9C_423/2014: Haftung des Arbeitgebers für entgangene Sozialversicherungsbeiträge; Verjährung (amtl. Publ.)

A. war Geschäfts­führer und einziges Mit­glied des Ver­wal­tungsrates der B. AG, über die am 29. Jan­u­ar 2007 der Konkurs eröffnet wurde. Das Konkursver­fahren wurde mit Ver­fü­gung vom 28. August 2012 für geschlossen erk­lärt und die Gesellschaft im Han­del­sreg­is­ter gelöscht. In der Folge verpflichtete die Aus­gle­ich­skasse des Kan­tons Aar­gau A. mit Ver­fü­gung vom 10. Feb­ru­ar 2013 zur Bezahlung von abgerun­det CHF 450’000 als Schaden­er­satz für ent­gan­gene Sozialver­sicherungs­beiträge gestützt auf Art. 52 AHVG und § 35 des aar­gauis­chen Geset­zes über Kinderzu­la­gen. Das Bun­des­gericht musste entschei­den, ob die Schaden­er­satz­forderung ver­jährt war (Urteil 9C_423/2014 vom 10. August 2015).
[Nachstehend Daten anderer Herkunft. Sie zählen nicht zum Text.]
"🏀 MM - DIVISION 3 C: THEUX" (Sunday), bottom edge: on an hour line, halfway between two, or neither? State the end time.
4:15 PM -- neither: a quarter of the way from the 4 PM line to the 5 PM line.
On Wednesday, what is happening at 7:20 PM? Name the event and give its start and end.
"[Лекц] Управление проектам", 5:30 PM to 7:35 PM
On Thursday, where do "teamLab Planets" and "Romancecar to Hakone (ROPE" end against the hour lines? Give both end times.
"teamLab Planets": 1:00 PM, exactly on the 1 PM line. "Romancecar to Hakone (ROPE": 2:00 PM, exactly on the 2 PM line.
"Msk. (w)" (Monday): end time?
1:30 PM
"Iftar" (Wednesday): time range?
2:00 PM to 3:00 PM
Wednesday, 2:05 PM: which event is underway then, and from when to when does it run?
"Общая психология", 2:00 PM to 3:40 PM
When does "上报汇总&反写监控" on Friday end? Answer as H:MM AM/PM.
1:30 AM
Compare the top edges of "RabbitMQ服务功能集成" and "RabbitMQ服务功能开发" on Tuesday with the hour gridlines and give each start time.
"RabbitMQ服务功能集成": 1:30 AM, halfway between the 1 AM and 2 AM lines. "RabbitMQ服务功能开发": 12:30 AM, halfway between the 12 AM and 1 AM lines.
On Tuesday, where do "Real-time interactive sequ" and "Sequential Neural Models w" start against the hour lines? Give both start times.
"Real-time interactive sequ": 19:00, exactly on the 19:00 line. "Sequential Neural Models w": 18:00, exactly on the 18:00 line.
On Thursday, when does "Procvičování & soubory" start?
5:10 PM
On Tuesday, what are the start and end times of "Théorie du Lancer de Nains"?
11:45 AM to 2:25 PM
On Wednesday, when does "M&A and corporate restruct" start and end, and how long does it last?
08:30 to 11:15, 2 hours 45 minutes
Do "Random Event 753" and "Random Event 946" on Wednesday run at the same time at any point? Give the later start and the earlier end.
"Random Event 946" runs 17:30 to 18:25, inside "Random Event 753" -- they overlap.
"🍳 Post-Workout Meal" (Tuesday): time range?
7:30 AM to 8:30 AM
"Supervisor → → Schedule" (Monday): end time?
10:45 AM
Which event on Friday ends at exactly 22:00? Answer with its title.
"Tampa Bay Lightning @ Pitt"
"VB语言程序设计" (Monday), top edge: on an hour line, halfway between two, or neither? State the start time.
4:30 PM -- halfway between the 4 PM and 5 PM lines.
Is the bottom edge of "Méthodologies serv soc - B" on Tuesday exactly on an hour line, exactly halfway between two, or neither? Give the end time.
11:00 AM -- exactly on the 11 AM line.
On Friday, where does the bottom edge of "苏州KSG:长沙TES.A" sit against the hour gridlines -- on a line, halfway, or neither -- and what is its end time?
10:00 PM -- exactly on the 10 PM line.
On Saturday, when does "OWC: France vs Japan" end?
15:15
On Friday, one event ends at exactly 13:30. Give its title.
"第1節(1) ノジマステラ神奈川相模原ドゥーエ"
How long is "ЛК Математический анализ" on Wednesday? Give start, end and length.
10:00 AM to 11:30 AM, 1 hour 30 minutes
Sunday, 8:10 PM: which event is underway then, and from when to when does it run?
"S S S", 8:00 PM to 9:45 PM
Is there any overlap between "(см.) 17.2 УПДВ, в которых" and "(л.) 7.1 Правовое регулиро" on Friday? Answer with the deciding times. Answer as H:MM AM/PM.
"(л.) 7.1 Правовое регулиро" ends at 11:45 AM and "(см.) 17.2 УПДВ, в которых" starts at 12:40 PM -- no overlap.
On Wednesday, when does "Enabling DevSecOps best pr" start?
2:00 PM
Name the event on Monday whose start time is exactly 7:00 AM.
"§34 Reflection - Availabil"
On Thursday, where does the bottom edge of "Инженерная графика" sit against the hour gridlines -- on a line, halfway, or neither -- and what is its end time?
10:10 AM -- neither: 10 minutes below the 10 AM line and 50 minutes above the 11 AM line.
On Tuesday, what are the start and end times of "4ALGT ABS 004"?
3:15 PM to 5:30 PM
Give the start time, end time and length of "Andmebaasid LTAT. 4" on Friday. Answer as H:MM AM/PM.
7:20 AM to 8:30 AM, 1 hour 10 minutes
Nicht umstrit­ten war, dass die absolute Ver­jährungs­frist von fünf Jahren im Zeit­punkt des Schaden­sein­tritts zu laufen begann, als über die B. AG der Konkurs eröffnet wurde und deshalb die Sozialver­sicherungs­beiträge nicht mehr im ordentlichen Ver­fahren nach Art. 14 ff. AHVG erhoben wer­den kon­nten (E. 2 und 3). Das Bun­de­samt für Sozialver­sicherun­gen (BSV) machte jedoch gel­tend, die Aus­gle­ich­skasse habe mehrere ver­jährung­sun­ter­brechende Hand­lun­gen vorgenom­men (E. 3).

Das Bun­des­gericht verneinte eine Unter­brechung der Ver­jährungs­frist, da sich die gel­tend gemacht­en Hand­lun­gen der Aus­gle­ich­skasse alle­samt auf die Beitrags­forderung gegen die B. AG nach Art. 14 Abs. 1 AHVG und nicht auf die Schaden­er­satz­forderung gegen A. gestützt auf Art. 52 Abs. 2 AHVG bezo­gen (E. 4.1). Die Schaden­er­satz­forderung sei mit der Beitrags­forderung nicht iden­tisch und stelle eine eigen­ständi­ge Forderung dar, die auch in Bezug auf die Ver­jährung ein eigenes Schick­sal habe (E. 4.1 und 4.2). Die Aus­gle­ich­skasse dürfe deshalb während eines Konkursver­fahrens nicht ein­fach zuwarten, son­dern müsse zusät­zlich zur Konkur­seingabe betr­e­f­fend die Beitrags­forderung rechtzeit­ig auch noch eine Schaden­er­satzver­fü­gung gegen das haftpflichtige Organ der insol­ven­ten Arbeit­ge­berge­sellschaft unter Abtre­tung ein­er allfäl­li­gen Konkurs­div­i­dende erlassen (E. 4.2).